More and more, the global development community is realizing that agriculture must be a key concentration in poverty reduction. The majority of the world’s poor live in rural areas after all, where if income is earned, it is usually through farming and animal husbandry. The Gates Foundation, known more for its emphasis on health care and education, has taken broad action in providing top quality seeds to farmers throughout Sub-Saharan Africa.
Abundant corn, sesame, and sunflower grow in a Tanseed International demonstration field on Tanzania’s mainland. Like a car dealership showplace, these fields stand gleaming on roadsides throughout the region telling farmers, “This could be you.”
Educating the public by demonstrating the product of good seeds is necessary. The majority of Africa’s farmers do not buy their seeds in stores but instead use what has been saved from the previous year’s harvest. Unwilling, or unable, to make a small financial investment that could double production in a given harvest, most farmers scrape by with smaller yields.
Tanseed is the only company in the region focused on providing quality, locally produced seeds. Other companies selling seeds in the area’s shops have bred their products hundreds or even a thousand miles away in Kenya or Zambia. This company is familiar with the nuances of the local breeds of crops, and the results show.
Even though Tanseed is a private, for-profit institution, its impact was recognized by AGRA in the last three years. Through the Gates Foundation, and AGRA, Tanseed is able to continually breed better kinds of seeds, produce them in large quantities, and sell them to small farmers at an affordable price.
A better seed is a great start, but it can only get you so far. Proper agricultural techniques must be implemented to insure abundant yields. Having a genuine interest in seeing the surrounding community flourish, Tanseed works with local government agricultural extension workers (like social workers for small farmers) to insure that best practices are carried out from planting to harvest.

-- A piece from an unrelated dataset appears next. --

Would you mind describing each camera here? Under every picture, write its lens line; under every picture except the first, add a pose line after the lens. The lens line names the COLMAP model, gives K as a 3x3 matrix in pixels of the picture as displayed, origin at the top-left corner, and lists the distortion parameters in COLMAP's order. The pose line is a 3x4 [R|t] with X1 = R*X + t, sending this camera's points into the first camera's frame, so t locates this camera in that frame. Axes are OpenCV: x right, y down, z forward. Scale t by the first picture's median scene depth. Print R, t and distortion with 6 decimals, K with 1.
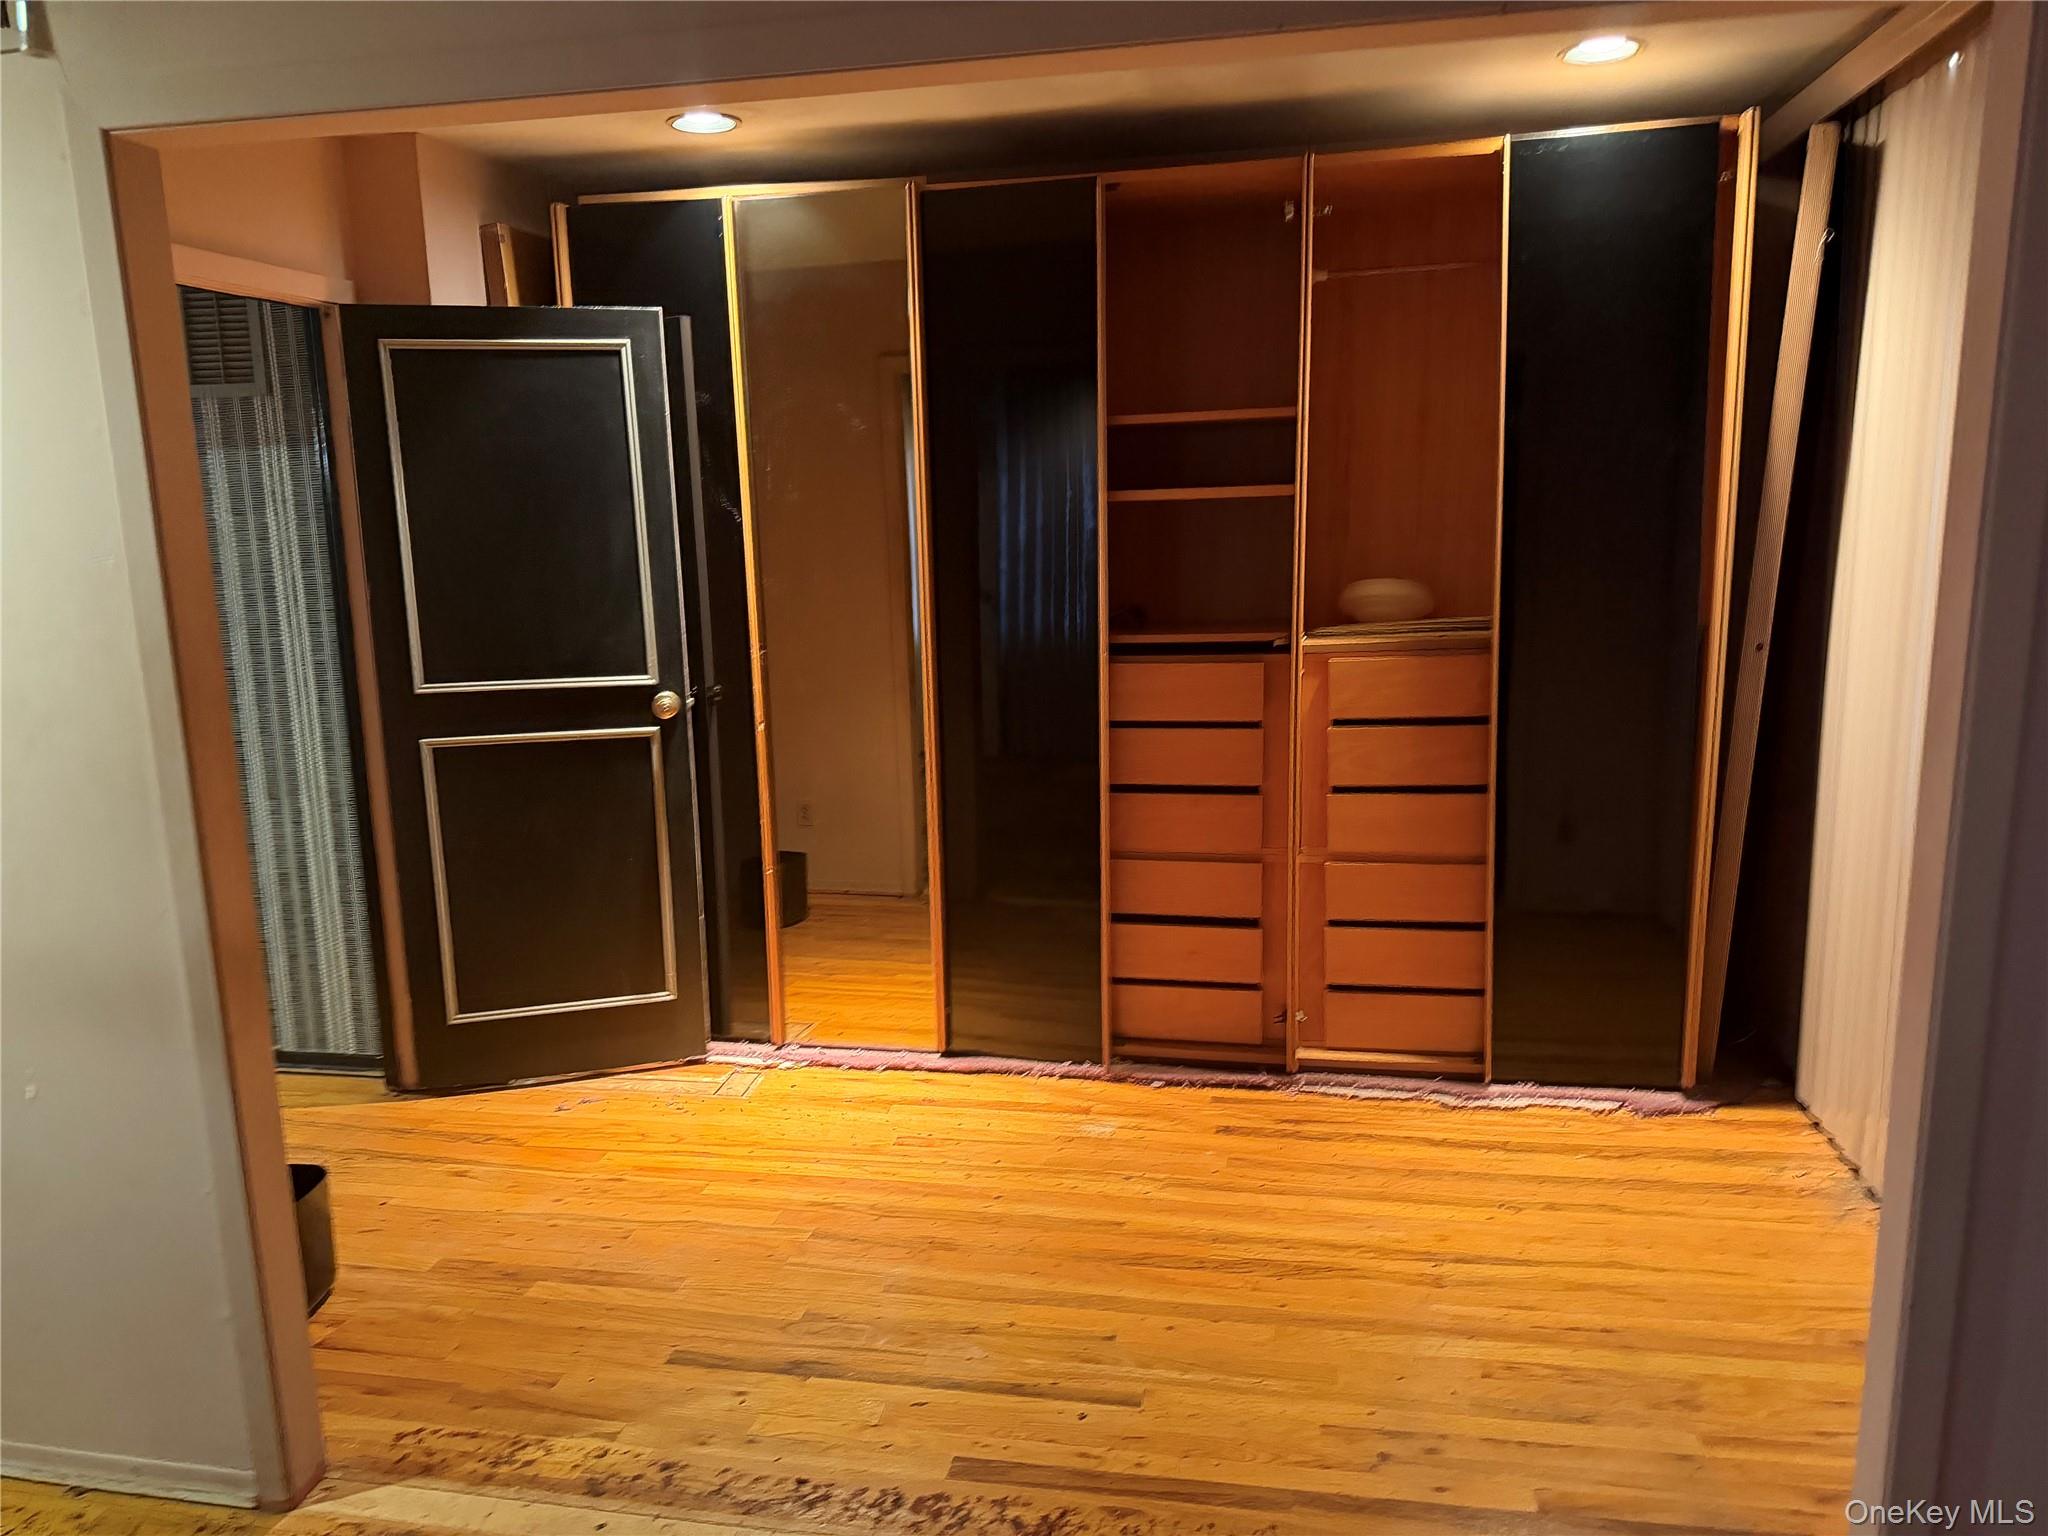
lens RADIAL K [[1463.9, 0, 1024.0], [0, 1463.9, 768.0], [0, 0, 1]] dist [0.001295, -0.002027]
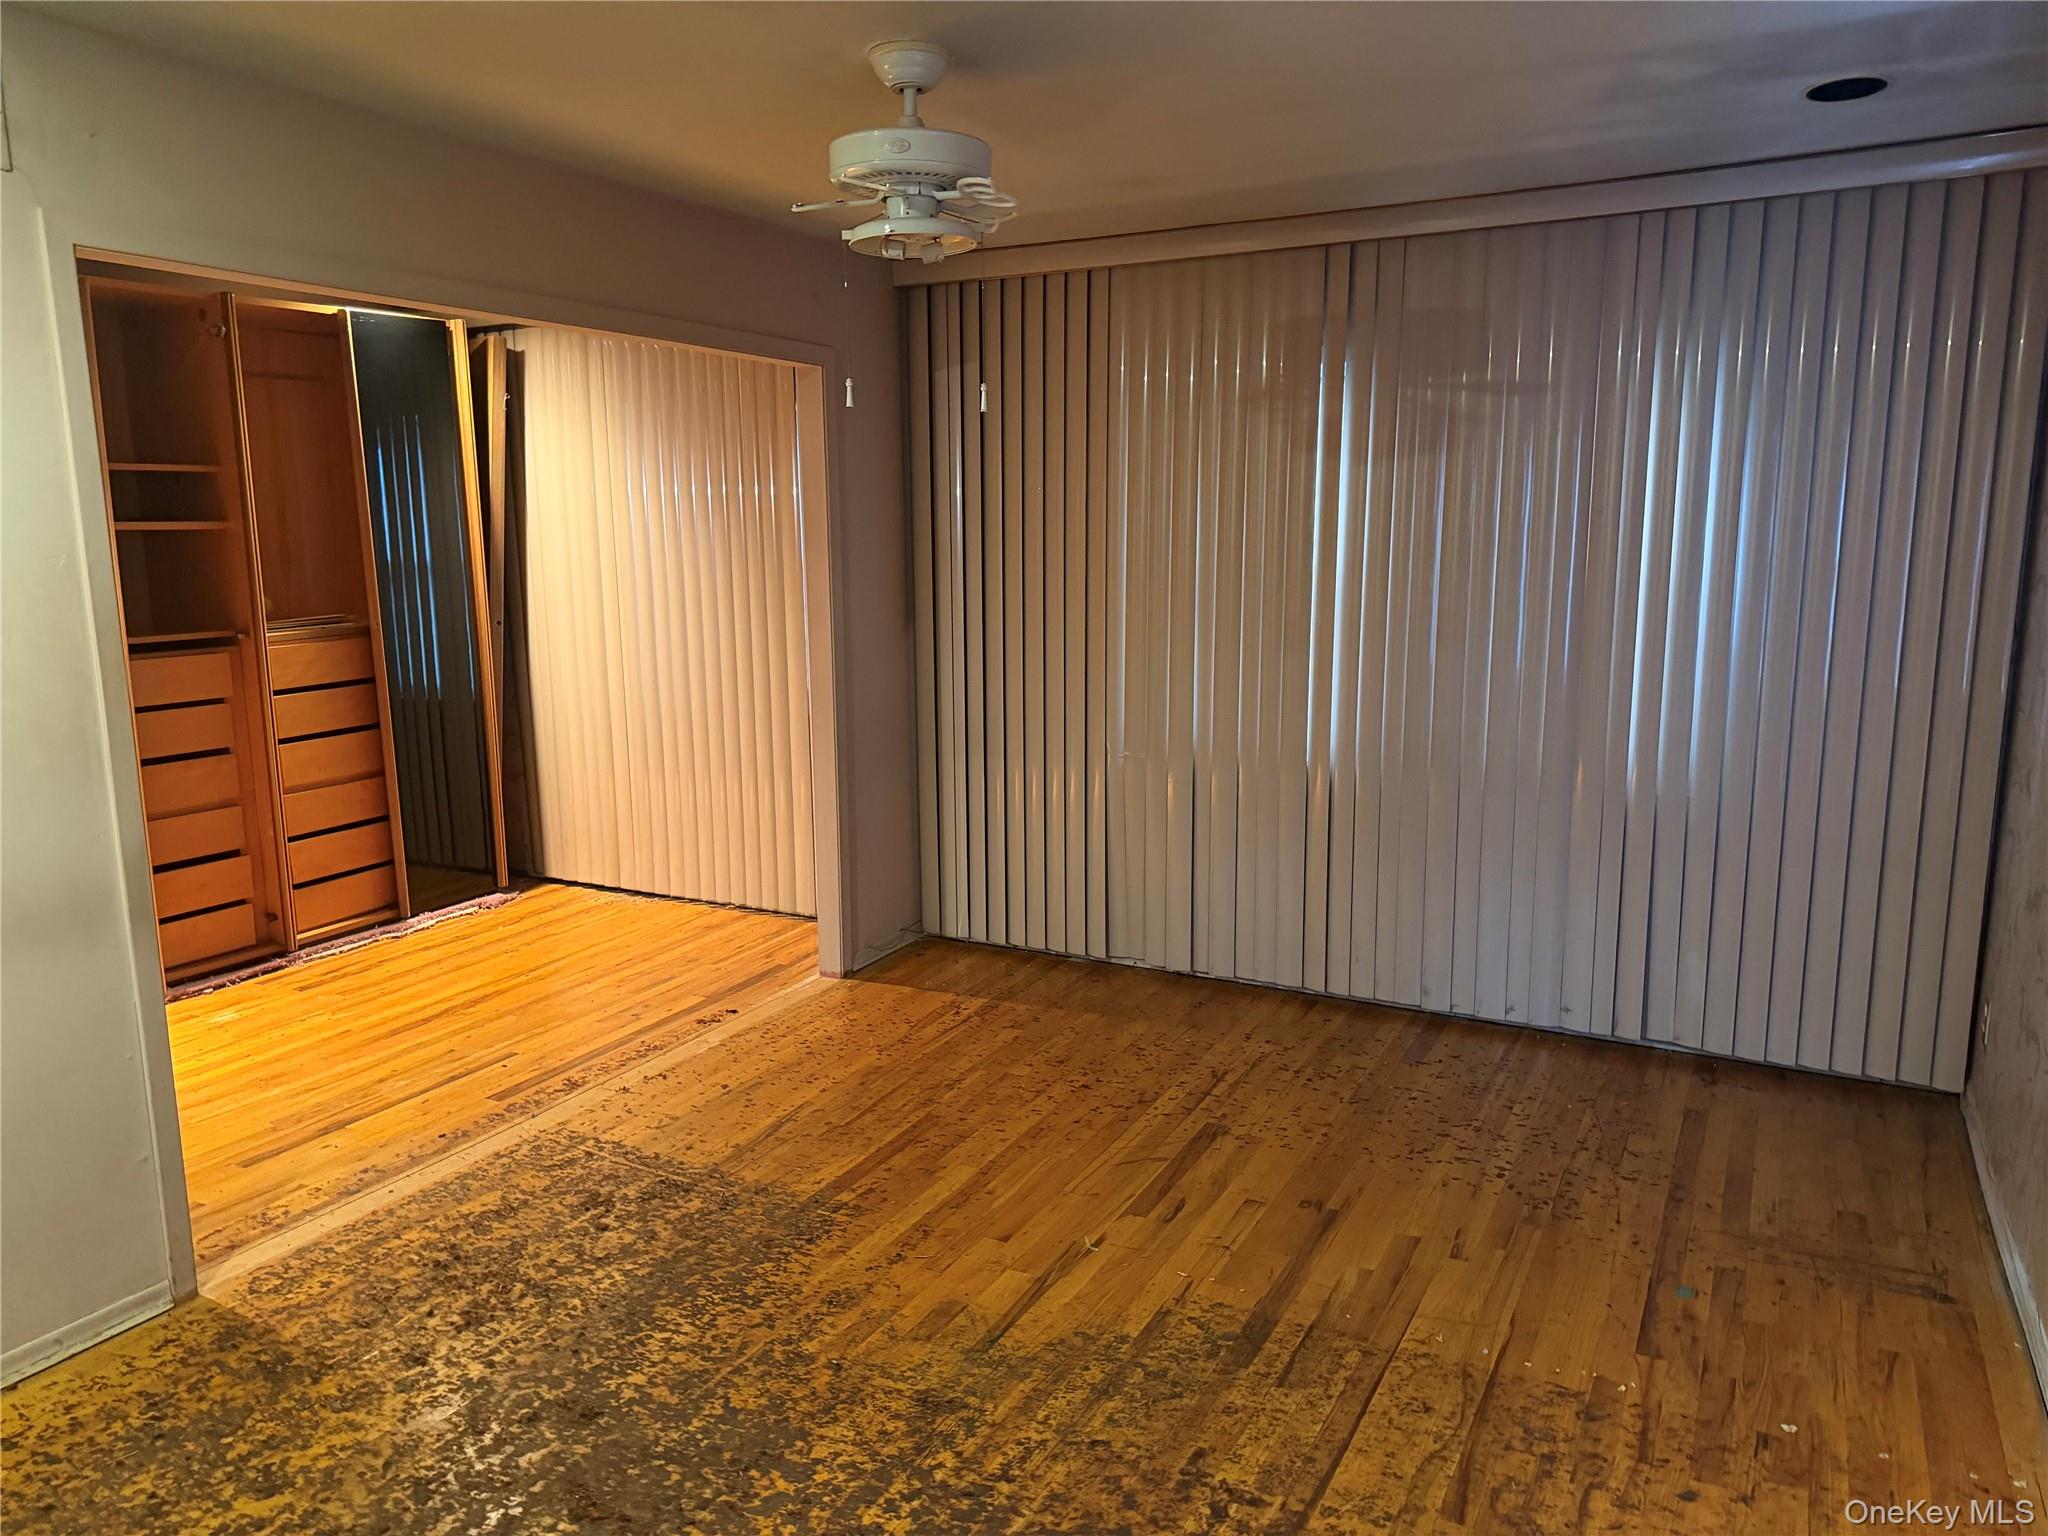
lens RADIAL K [[1463.9, 0, 1024.0], [0, 1463.9, 768.0], [0, 0, 1]] dist [0.001295, -0.002027]
pose [[0.312241, -0.150990, 0.937927, -0.893975], [0.188613, 0.977488, 0.094569, 0.043223], [-0.931091, 0.147377, 0.333690, -0.112709]]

Concrete results are sometimes actually concrete. Above, a farmer attributes her family’s new house, habitable though still under construction, to last year’s increased crop yields.
The PASS seed project has particular impact because it addresses challenges that are experienced at a local level. However, the same process is implemented in localities throughout 13 countries in Sub-Saharan Africa. Though in existence for just three years now, it has already begun to have an impact, and will continue to change lives as more farmers have access to higher quality seeds.